» **Texte fourni**
↓↓↓

Après des années de travaux de recherche qui ont permis de développer la trithérapie, ou 3 TC, BioChem Pharma a été rachetée en 2001 par la multinationale britannique Shire pour 6 milliards dans ce qui est devenu la plus grosse transaction jamais réalisée dans le secteur biopharmaceutique canadien.

Le DBellini a ensuite racheté la société Neurochem et travaillé au développement d’un médicament pour ralentir la maladie d’Alzheimer, mais son produit n’a pas été homologué par les autorités médicales américaines. En 2010, Neurochem devient Bellus Santé, et Roberto Bellini, le fils de Francesco, en devient le PDG.

Bellus Santé a travaillé au développement de différentes molécules, dont celui du camlipixant, un antagoniste des récepteurs P2X3 – qui se trouvent sur les fibres nerveuses des voies respiratoires qui signalent le besoin de tousser – qui traite la toux chronique réfractaire.

↑↑↑

» **Extraits des données**
↓↓↓

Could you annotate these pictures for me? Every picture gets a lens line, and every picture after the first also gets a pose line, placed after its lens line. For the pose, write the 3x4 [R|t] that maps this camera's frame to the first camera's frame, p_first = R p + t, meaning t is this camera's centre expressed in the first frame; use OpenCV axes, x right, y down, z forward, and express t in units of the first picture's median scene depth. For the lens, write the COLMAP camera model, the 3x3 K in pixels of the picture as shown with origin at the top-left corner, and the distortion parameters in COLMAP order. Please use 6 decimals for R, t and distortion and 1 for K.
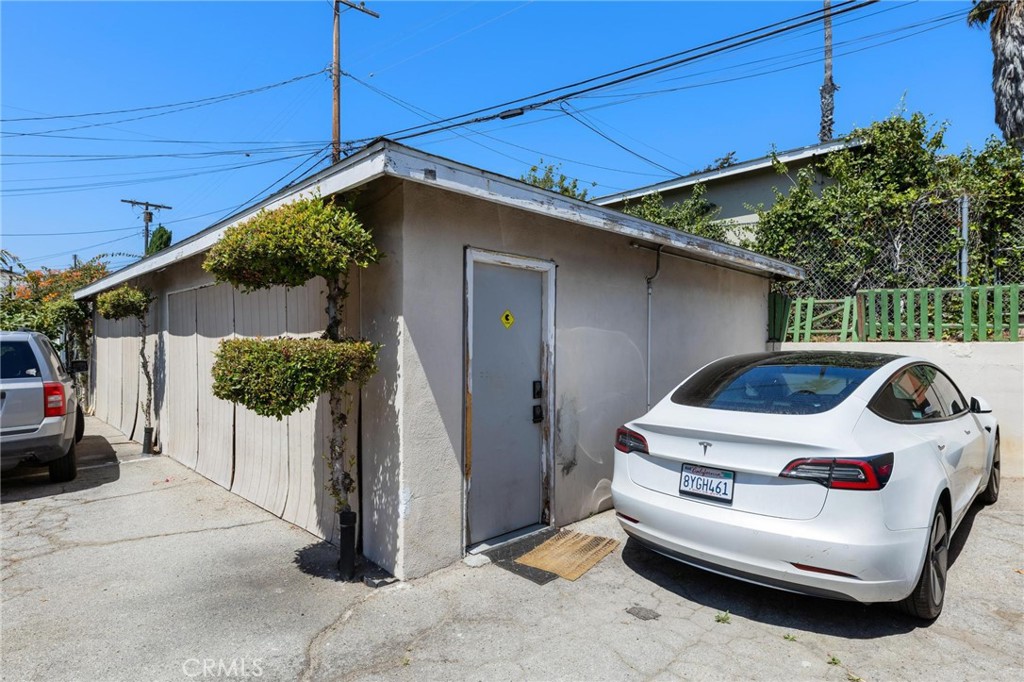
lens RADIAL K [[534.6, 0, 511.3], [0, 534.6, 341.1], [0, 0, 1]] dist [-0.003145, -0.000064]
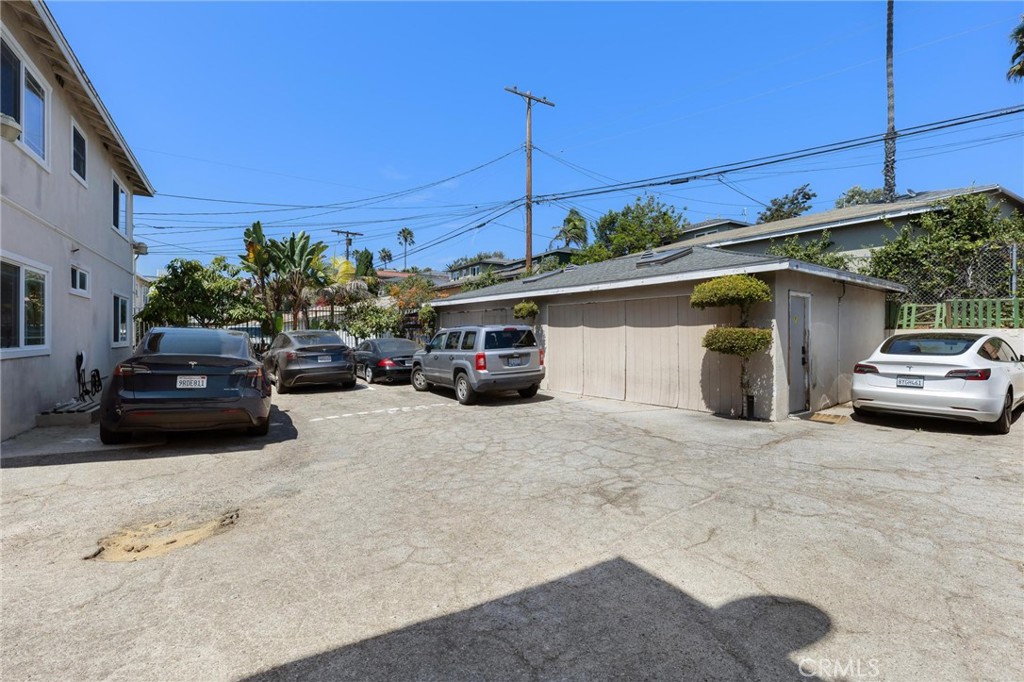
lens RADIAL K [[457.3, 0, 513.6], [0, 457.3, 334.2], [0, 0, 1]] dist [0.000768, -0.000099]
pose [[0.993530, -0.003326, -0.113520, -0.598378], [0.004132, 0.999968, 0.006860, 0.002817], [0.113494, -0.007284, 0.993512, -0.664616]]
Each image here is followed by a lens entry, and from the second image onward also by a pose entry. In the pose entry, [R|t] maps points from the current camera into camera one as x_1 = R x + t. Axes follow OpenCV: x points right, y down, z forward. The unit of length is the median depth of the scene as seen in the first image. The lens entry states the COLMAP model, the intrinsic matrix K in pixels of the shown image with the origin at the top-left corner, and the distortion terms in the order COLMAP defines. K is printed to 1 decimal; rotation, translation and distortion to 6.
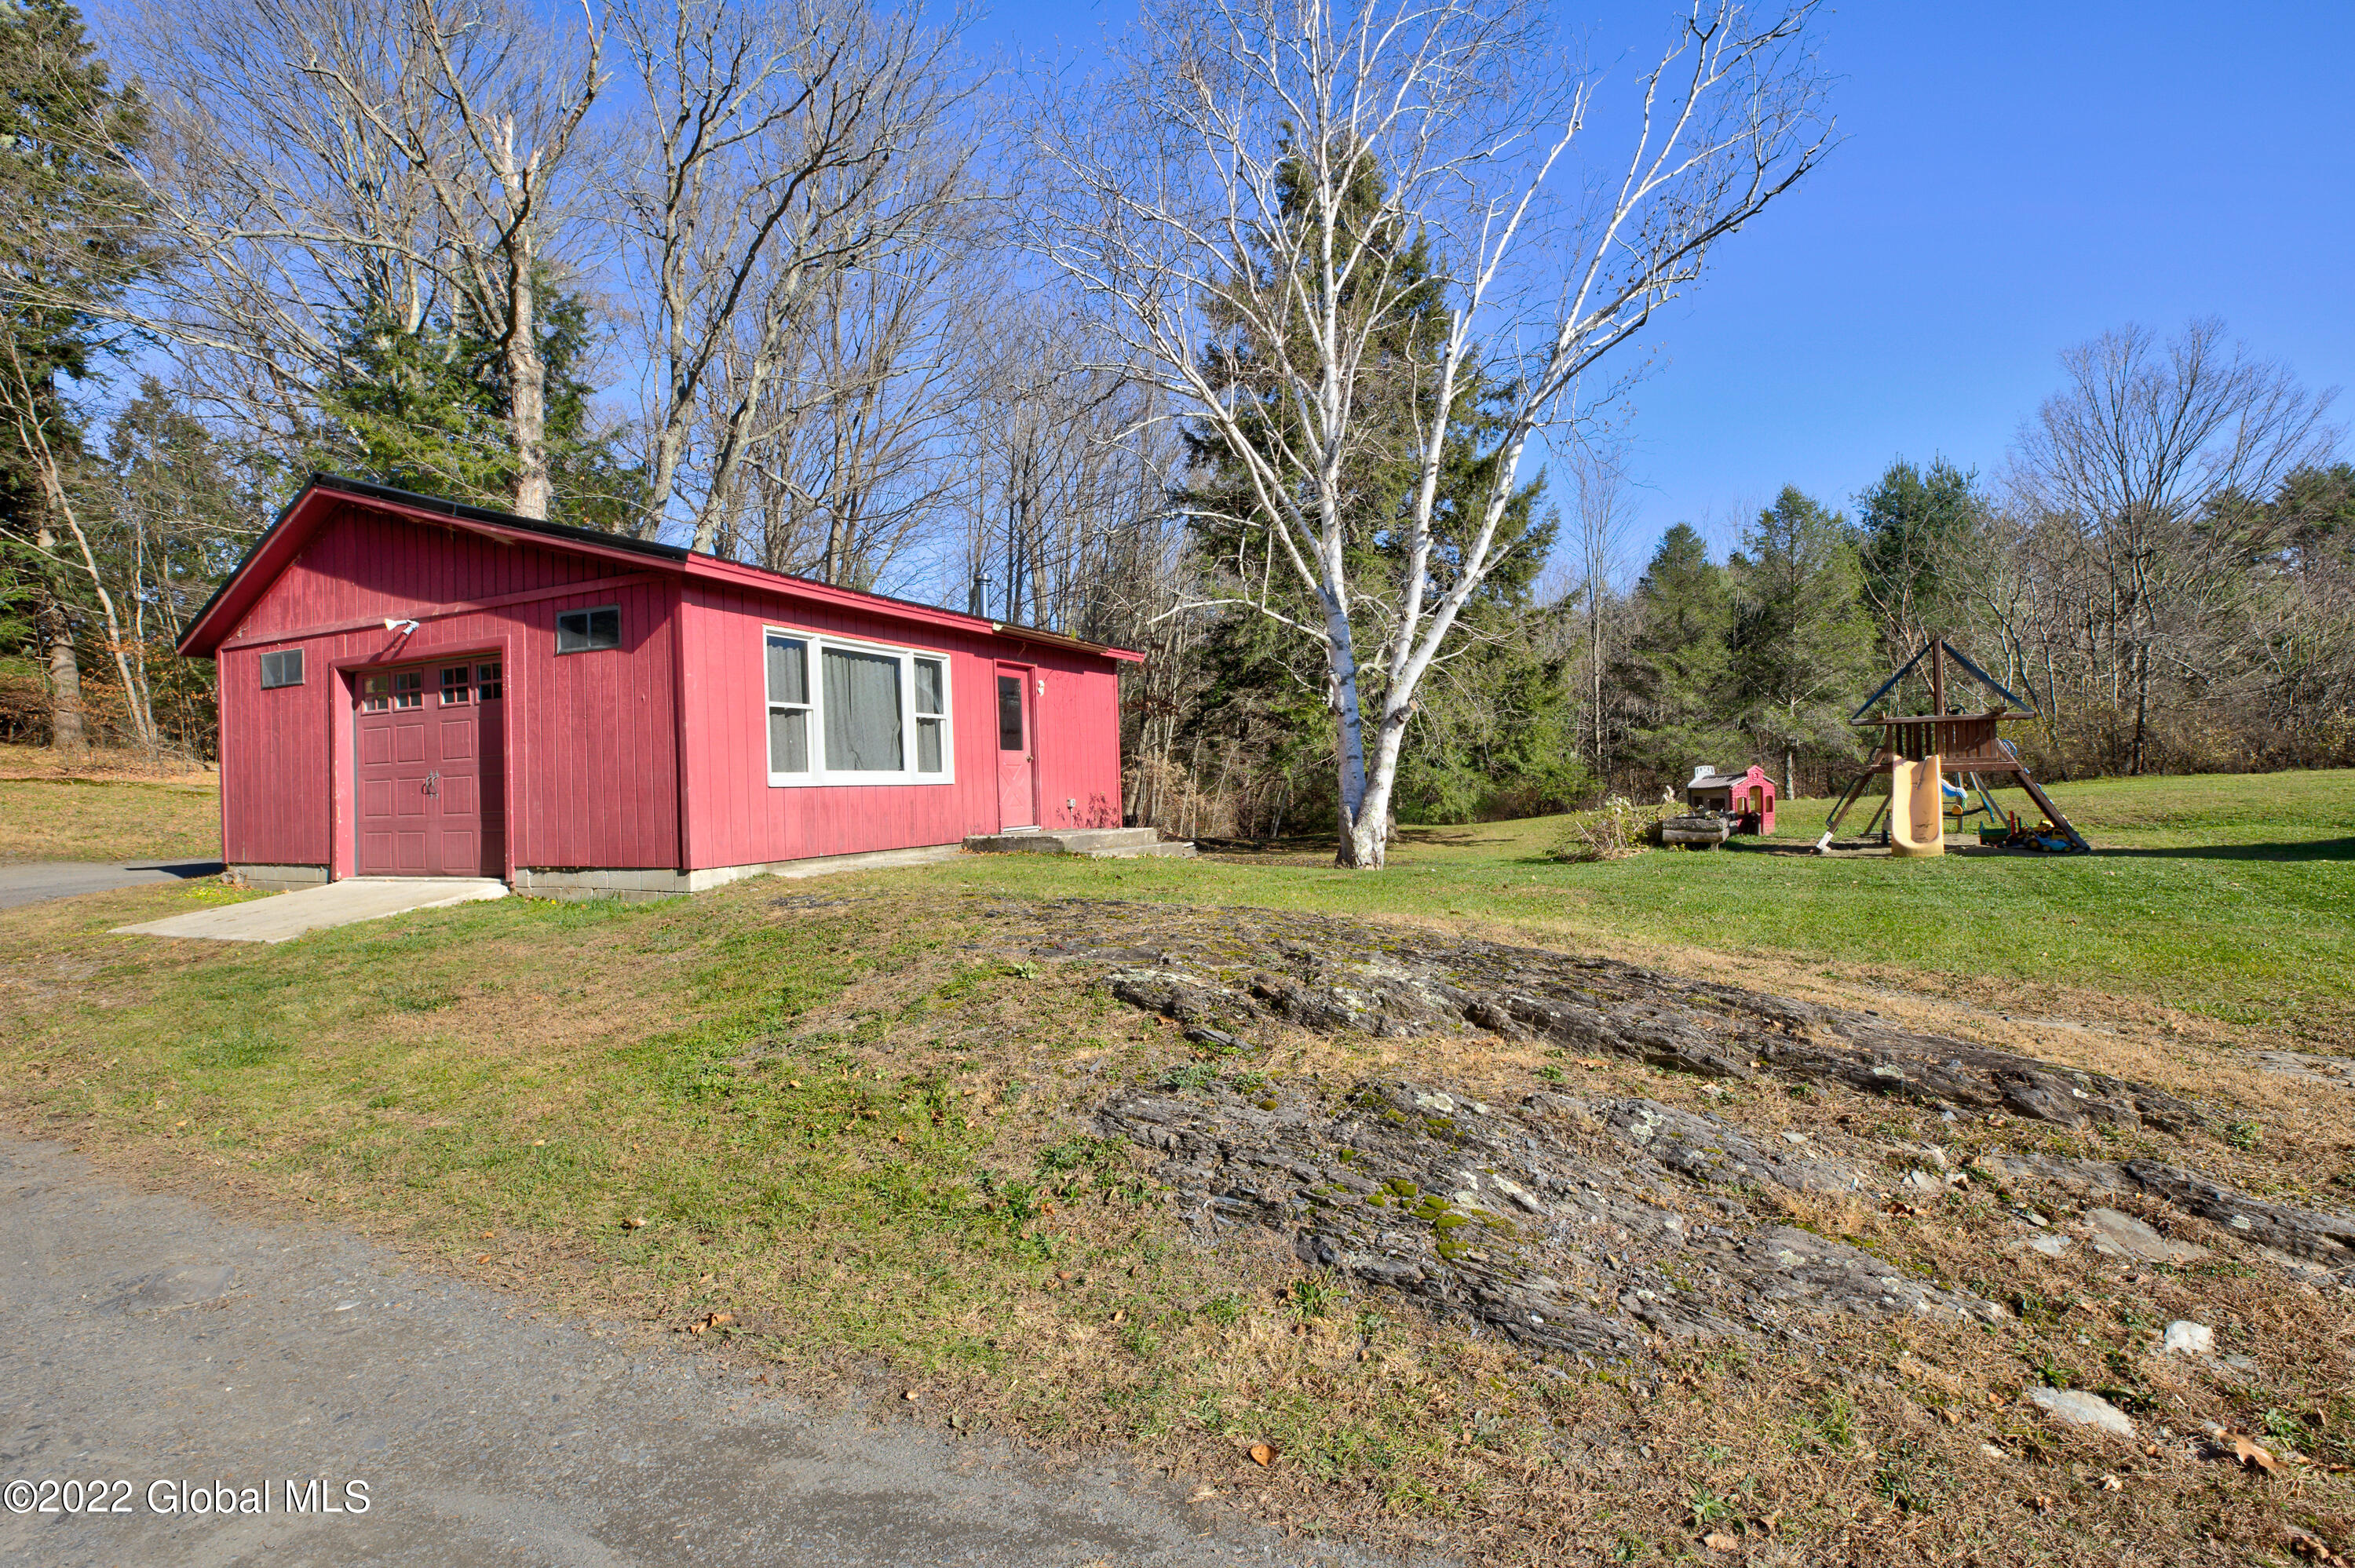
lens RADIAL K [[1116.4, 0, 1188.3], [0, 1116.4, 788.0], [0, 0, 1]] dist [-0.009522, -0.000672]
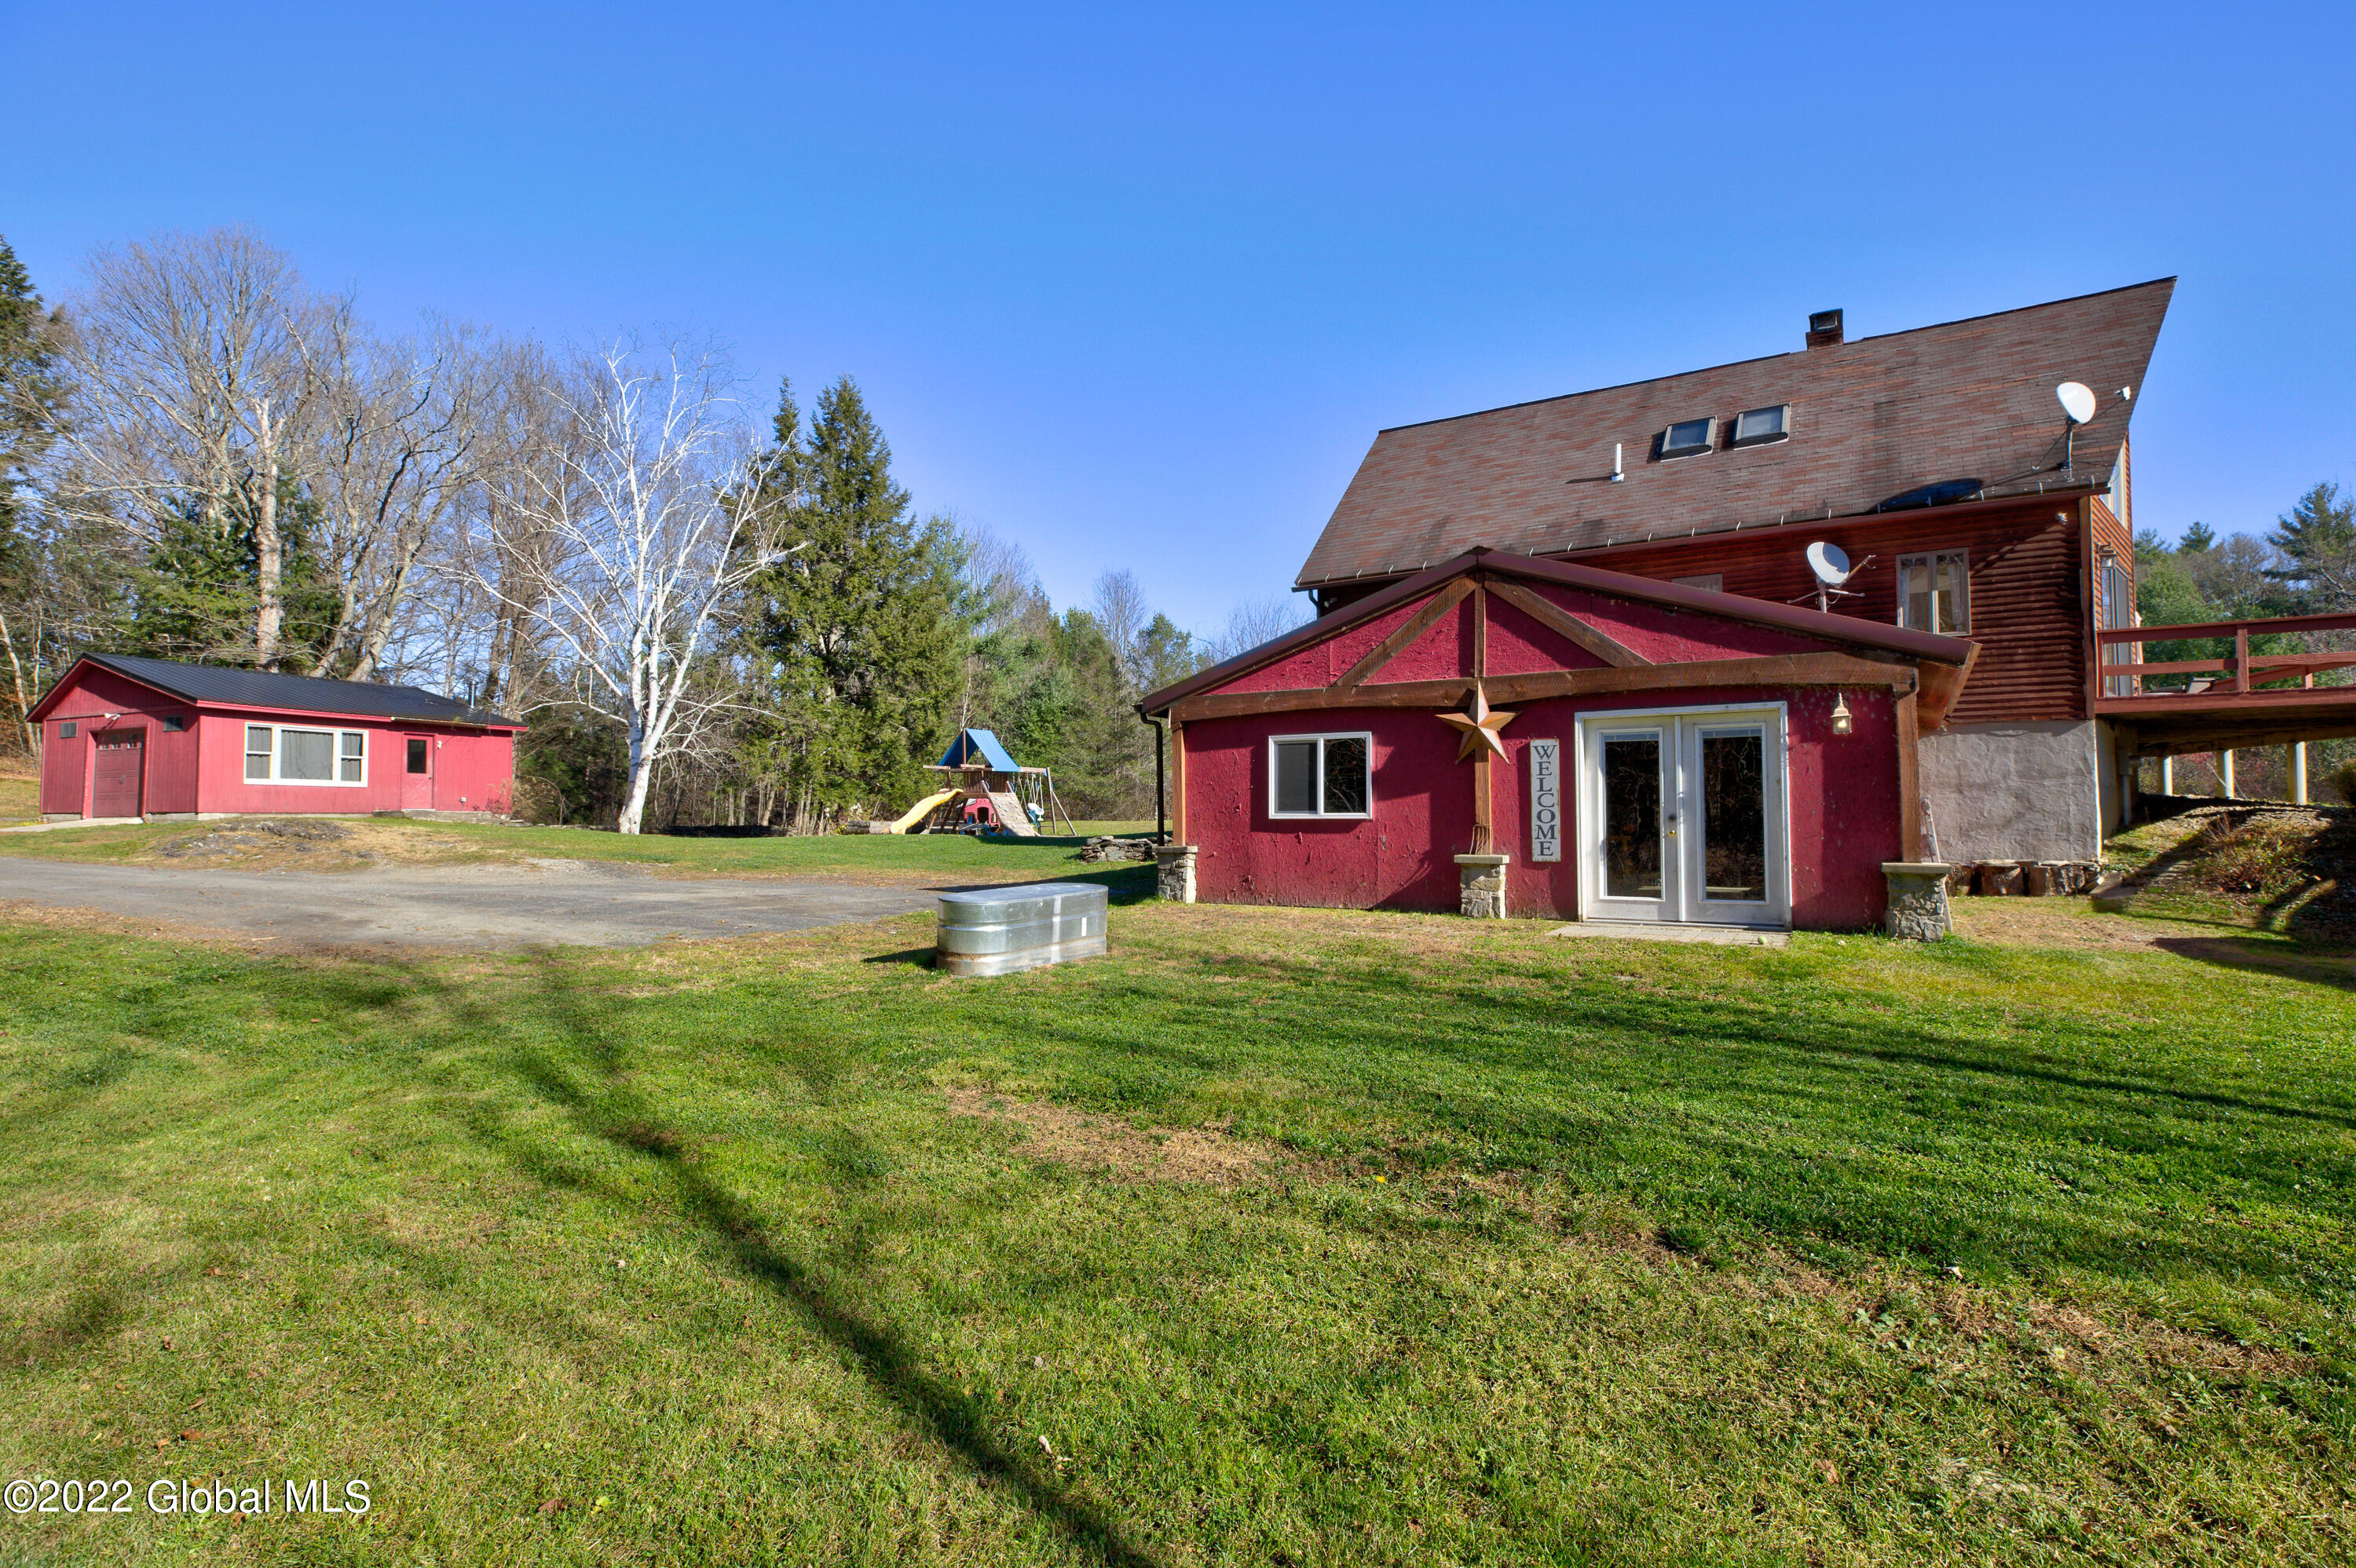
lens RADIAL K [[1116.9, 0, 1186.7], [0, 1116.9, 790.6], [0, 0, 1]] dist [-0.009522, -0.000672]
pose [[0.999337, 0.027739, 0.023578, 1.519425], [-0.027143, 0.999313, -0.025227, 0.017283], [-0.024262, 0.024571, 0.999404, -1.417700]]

↑↑↑

» **Consigne 1**
Répondez brièvement aux questions suivantes d'après le texte fourni.
(a) En quelle année BioChem Pharma a-t-elle été rachetée, et par quelle entreprise ?
(b) Quel nouveau nom Neurochem a-t-elle pris en 2010 ?
(c) Quelle affection le camlipixant traite-t-il ?
» **Consigne 2**
Reproduisez mot pour mot le passage du texte fourni qui s'ouvre sur les mots contenant « Bellus Santé a » et se ferme sur « toux chronique réfractaire. ».

» **Réponse attendue 1**
(a) En 2001, par la multinationale britannique Shire.
(b) Bellus Santé.
(c) La toux chronique réfractaire.

» **Réponse attendue 2**
Bellus Santé a travaillé au développement de différentes molécules, dont celui du camlipixant, un antagoniste des récepteurs P2X3 – qui se trouvent sur les fibres nerveuses des voies respiratoires qui signalent le besoin de tousser – qui traite la toux chronique réfractaire.